Once you’ve decided on a name for your site, and thought of a tagline, you’ll need an ‘About’ page and possibly a ‘Submissions’ page if you want to encourage people to send you their work. You can always contact people directly by email or by using social media to ask them to send poems. You will increase the reach of your project if you share what you’re doing on social media sites and if your contributors share the links to their poems by posting them on Twitter and Facebook, etc. Don’t forget to ensure that you have their permission to publish their work and that they own the copyright.

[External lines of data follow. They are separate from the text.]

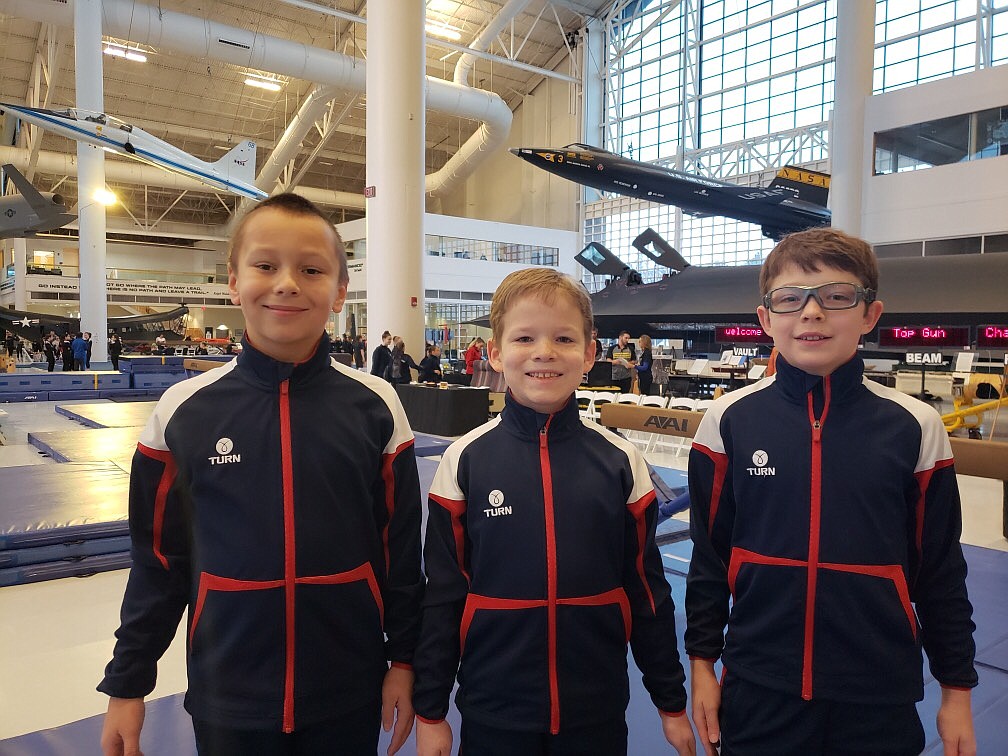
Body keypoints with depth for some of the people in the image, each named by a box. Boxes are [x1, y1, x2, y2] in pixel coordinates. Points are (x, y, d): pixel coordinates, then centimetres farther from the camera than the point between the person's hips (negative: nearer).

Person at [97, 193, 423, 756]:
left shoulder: (375, 406, -9)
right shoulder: (183, 411, -8)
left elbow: (400, 545, -2)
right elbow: (159, 556, 1)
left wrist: (404, 658, 2)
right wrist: (128, 682, 6)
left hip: (349, 694, 0)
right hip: (227, 697, 1)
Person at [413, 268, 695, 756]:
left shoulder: (621, 462, -7)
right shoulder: (465, 460, -9)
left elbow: (647, 590, 1)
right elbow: (442, 593, -4)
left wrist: (672, 703, 7)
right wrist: (430, 712, 0)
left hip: (597, 712, 1)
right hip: (492, 713, 0)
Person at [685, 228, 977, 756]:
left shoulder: (914, 428, -7)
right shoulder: (729, 420, -8)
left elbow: (940, 570, 2)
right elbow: (709, 554, 0)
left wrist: (957, 688, 8)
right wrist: (702, 662, 3)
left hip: (880, 696, 1)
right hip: (758, 689, 0)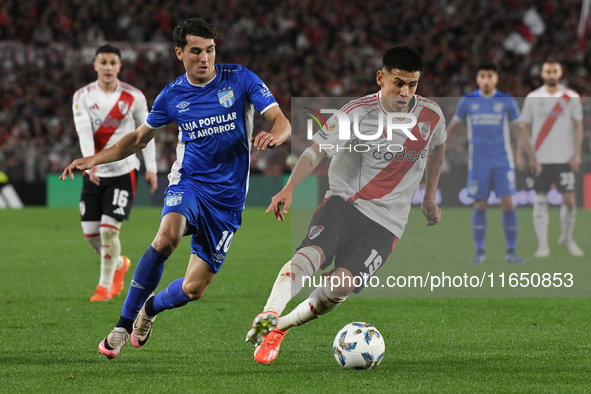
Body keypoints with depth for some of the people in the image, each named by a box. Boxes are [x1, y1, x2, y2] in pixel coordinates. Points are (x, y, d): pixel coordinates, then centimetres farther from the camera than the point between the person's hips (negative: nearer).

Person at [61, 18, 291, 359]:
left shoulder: (240, 79, -3)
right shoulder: (172, 96, 4)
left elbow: (282, 122, -7)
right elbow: (140, 138, 19)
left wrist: (274, 136, -31)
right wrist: (95, 159, 7)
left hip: (228, 198, 0)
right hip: (188, 183, 0)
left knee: (194, 288, -4)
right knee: (167, 237, -34)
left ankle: (151, 307, 33)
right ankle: (124, 324, -24)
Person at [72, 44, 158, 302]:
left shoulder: (133, 97, -1)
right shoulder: (83, 96, -1)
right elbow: (84, 132, -14)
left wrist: (151, 168, 1)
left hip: (123, 171, -2)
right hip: (94, 173, 2)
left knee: (109, 229, -13)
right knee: (90, 232, 2)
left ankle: (105, 285, 3)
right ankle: (119, 264, 32)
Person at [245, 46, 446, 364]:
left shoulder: (431, 116, 1)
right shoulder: (358, 113, -9)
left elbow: (437, 147, 24)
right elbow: (317, 150, -15)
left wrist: (430, 197, 30)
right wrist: (288, 189, -30)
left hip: (385, 223, 1)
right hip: (344, 201, -1)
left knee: (343, 283, -21)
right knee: (313, 253, -33)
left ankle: (279, 329, -8)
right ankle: (268, 317, -42)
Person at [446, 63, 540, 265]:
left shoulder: (507, 101, 3)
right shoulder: (467, 101, 4)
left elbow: (520, 131, 8)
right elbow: (452, 127, 12)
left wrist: (532, 158, 6)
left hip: (503, 162, 0)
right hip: (478, 163, 0)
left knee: (508, 204, -7)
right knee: (479, 206, 0)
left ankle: (511, 252, 1)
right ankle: (479, 252, 8)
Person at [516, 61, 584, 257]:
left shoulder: (571, 97, 4)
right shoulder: (533, 98, 6)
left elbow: (578, 126, 4)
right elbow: (523, 126, 9)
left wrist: (576, 154, -4)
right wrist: (520, 155, 2)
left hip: (564, 158, -1)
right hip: (539, 158, 1)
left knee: (569, 199, -3)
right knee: (540, 199, -1)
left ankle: (566, 237, 19)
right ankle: (542, 244, 3)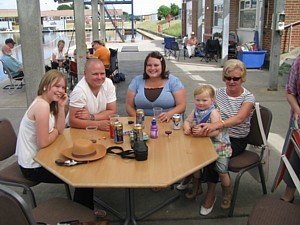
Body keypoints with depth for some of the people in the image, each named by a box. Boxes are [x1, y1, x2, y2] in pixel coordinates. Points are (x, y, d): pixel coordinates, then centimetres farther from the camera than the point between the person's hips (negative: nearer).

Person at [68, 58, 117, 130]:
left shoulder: (108, 83, -7)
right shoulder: (79, 90, -20)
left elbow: (112, 112, -3)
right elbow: (72, 121, -19)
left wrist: (91, 117, -16)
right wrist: (98, 124, -27)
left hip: (102, 129, 5)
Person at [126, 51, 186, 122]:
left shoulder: (173, 81, 2)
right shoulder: (137, 81, 7)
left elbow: (182, 106, -2)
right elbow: (129, 106, 7)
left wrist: (169, 114, -22)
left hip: (168, 123, -1)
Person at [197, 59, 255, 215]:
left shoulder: (248, 97, -9)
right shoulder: (219, 92, 5)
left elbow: (239, 118, -29)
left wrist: (216, 124, -46)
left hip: (236, 141, -4)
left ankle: (211, 194, -6)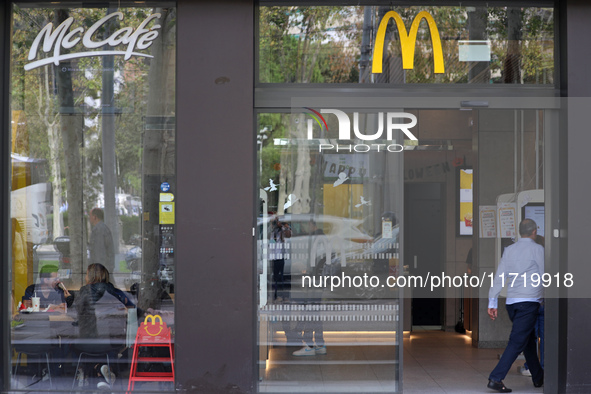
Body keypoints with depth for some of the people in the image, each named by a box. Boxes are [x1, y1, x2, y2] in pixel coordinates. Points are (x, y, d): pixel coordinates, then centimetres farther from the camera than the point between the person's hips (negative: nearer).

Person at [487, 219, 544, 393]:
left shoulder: (509, 250, 10)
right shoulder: (537, 249, -5)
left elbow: (499, 277, 6)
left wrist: (492, 303, 7)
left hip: (511, 302, 7)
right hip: (529, 302, -6)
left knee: (529, 340, 20)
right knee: (517, 342, -8)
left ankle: (538, 378, 31)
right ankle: (496, 379, -17)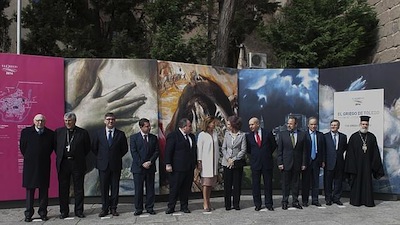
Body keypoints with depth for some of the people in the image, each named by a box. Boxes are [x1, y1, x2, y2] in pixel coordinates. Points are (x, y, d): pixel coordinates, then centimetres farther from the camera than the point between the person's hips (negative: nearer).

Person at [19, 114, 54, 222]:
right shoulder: (26, 132, 1)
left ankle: (43, 213, 14)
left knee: (44, 190, 5)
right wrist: (28, 158, 7)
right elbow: (22, 147, 7)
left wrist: (45, 158, 7)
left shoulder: (50, 134, 2)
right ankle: (28, 214, 13)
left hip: (44, 165, 1)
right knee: (29, 189, 5)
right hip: (30, 165, -1)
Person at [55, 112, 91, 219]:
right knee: (63, 189, 7)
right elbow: (55, 146, 13)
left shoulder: (83, 133, 0)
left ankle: (79, 210, 16)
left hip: (77, 164, -1)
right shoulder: (58, 132, 6)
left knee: (78, 189, 5)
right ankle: (64, 211, 18)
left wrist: (80, 157, 4)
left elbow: (87, 148, 6)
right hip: (63, 164, 2)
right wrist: (60, 156, 6)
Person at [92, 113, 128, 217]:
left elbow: (124, 149, 8)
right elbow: (94, 148, 10)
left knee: (115, 187, 5)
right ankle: (105, 208, 14)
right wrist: (101, 158, 8)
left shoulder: (121, 134, 1)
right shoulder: (98, 133, 3)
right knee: (104, 187, 5)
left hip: (116, 165, 0)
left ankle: (113, 208, 14)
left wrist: (117, 157, 6)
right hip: (103, 165, 0)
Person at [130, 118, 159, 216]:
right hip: (138, 167, -2)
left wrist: (150, 162, -9)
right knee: (138, 189, 2)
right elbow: (133, 152, -5)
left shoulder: (153, 137, 9)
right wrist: (142, 163, -13)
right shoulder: (134, 137, 1)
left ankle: (150, 208, 15)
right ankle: (138, 209, 12)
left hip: (150, 167, 3)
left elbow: (157, 151, 4)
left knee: (150, 188, 6)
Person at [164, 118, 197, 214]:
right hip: (178, 168, -6)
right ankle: (171, 207, 12)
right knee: (174, 188, 2)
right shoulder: (173, 136, -7)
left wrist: (195, 163, 16)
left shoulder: (192, 136, 14)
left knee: (186, 188, 10)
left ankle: (184, 206, 20)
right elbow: (168, 151, -10)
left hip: (190, 168, 6)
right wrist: (168, 164, -15)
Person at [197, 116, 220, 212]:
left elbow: (217, 147, 14)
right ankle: (205, 204, -1)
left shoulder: (215, 133, 11)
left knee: (211, 183, 8)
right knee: (206, 183, -4)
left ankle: (208, 202, 15)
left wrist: (218, 159, 11)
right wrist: (199, 162, -8)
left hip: (214, 161, 5)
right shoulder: (202, 135, -5)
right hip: (205, 161, -5)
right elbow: (199, 149, -5)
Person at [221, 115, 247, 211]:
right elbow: (223, 148, 7)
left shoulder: (242, 135, -3)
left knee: (237, 184, 3)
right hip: (226, 163, 2)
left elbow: (243, 150, -5)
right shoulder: (226, 134, 7)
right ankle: (227, 205, 11)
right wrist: (228, 158, -8)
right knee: (227, 184, 3)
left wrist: (234, 160, -11)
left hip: (237, 163, -2)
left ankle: (236, 204, 13)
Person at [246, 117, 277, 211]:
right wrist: (253, 155, 4)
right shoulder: (248, 136, 3)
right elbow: (248, 149, 12)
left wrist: (268, 154, 7)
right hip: (255, 163, 1)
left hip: (267, 162, -1)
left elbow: (274, 145, 9)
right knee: (255, 184, 4)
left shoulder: (268, 133, 0)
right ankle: (257, 204, 15)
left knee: (268, 184, 6)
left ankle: (269, 204, 16)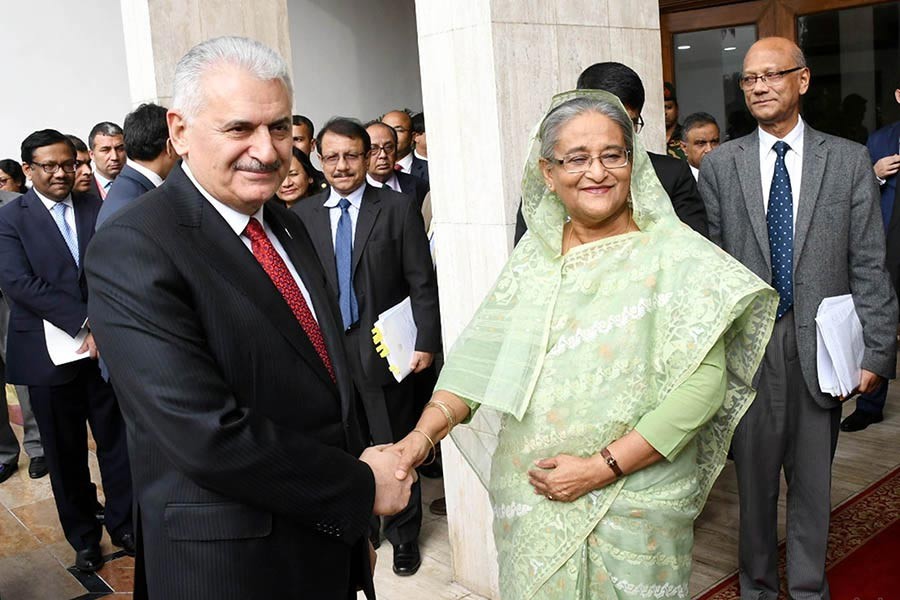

There are probably many more poetry sites publishing poems this way. Leave a comment below if you have any recommendations.
4. Something Else!
I mentioned a fourth category of poetry blog. It’s possible to use a blog to do something different, as Jo Bell did in January 2014 when she started 52 and created an online community of poets brought together by reading and sharing their responses to a weekly writing prompt provided by Jo and guest contributors. Perhaps you know of other blogs which are engaging with poetry in an imaginative way. As before, please feel free to let me know in the comments section.
That’s all for now. I haven’t mentioned choosing a theme for your poetry blog or anything about how to gain followers and build a readership. I’ll leave that for another post. In the meantime, Happy New Year and thanks for reading!